Orenburgsky Zapovednik


Orenburgsky Zapovednik is Russia’s only zapovednik protecting every aspect of its last remaining steppe ecosystems. In four separate regions along the Kazakhstan/Orenburg Region border are steppe habitats ranging from woodlands to wetlands alongside more than 20 freshwater springs and flat, semidesert plains at the foot of rolling mountains.

Dwelling here are some 48 mammal species, including beavers, lynx, wolves, and red foxes, and—resident or transitory—some 200 bird species, including vulnerable upland buzzards, imperial and steppe eagles, and lovely demoiselle cranes.
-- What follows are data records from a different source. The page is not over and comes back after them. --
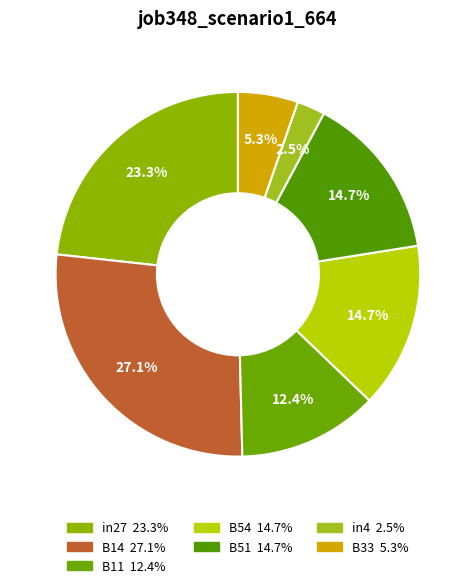

How many slices are in this pie chart?

7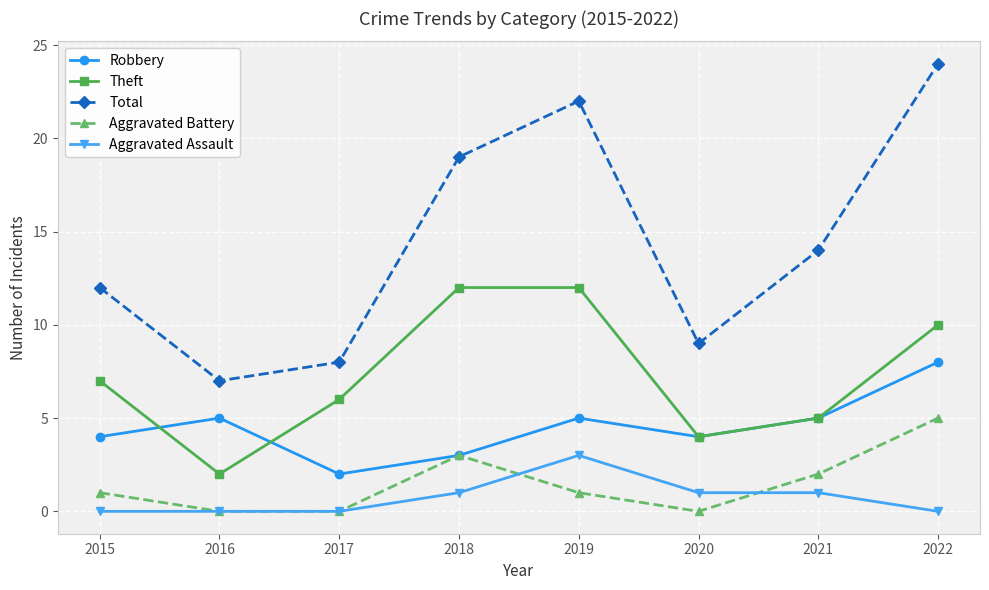

List the series in order of their peak value, highest first.

Total, Theft, Robbery, Aggravated Battery, Aggravated Assault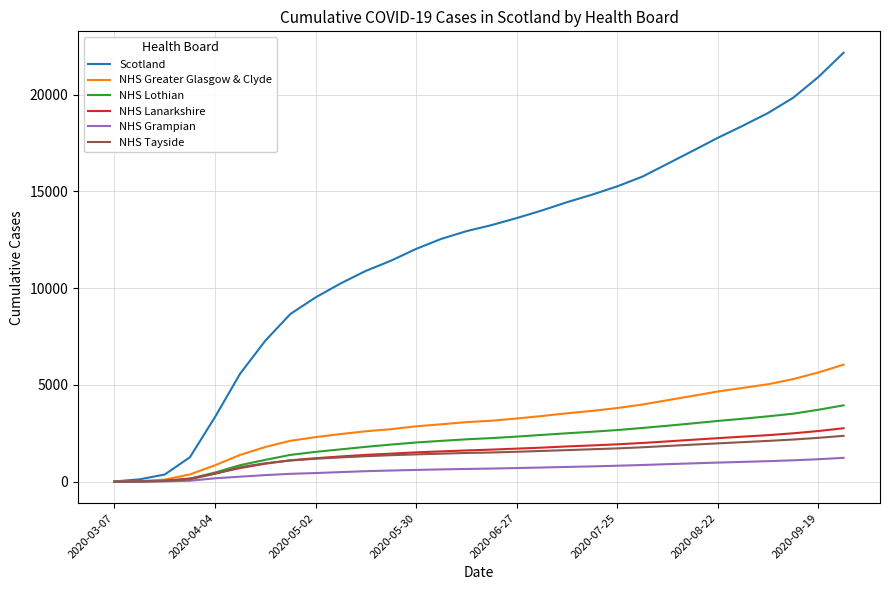

What are all the series names shown in the legend?

Scotland, NHS Greater Glasgow & Clyde, NHS Lothian, NHS Lanarkshire, NHS Grampian, NHS Tayside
Great bustards, once thought extinct here—one of the world’s largest birds, males weighing up to 45 pounds (21 kg)—now nest. Endangered little bustards, pied avocets, and golden plovers are among waves of water-oriented birds which stop by in migration between far northern Russia and Europe and central Asia.

European hares graze grassy hillsides. Badgers den in rocky mountain caves. Roe deer and wild boars shelter in woodland tracts. Beavers build dams along rivers. Weasels, American mink, and ermines prey on ground squirrels and others among a large rodent population, including steppe marmots (aka bobak).
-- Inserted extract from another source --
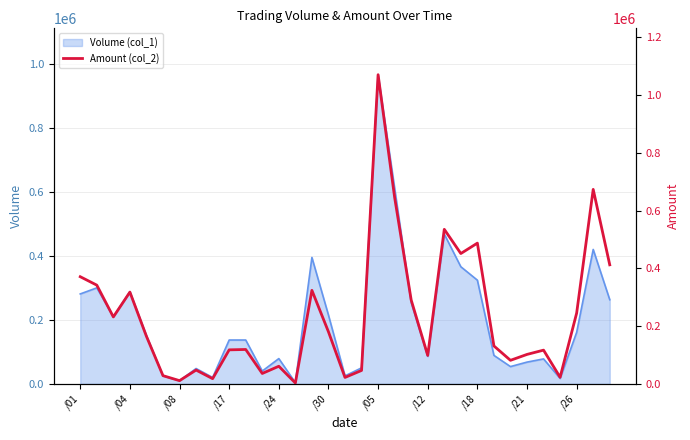

The value of Volume (col_1) at /04 is 76767. True or false?

False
Wild flowers blaze over hillsides and grasslands in spring and early summer—a palette of red, yellow, magenta, and blue tulips, purple pasqueflowers, yellow Siberian pea-trees, pink-blossoming Russian almonds and, later, magenta, red, and purple gladiolus, and military orchids.

All these flora and fauna have returned since protection began in 1989. Chief problems are fires, some human-set, which every year destroy habitat, and separation of the four regions, making oversight difficult.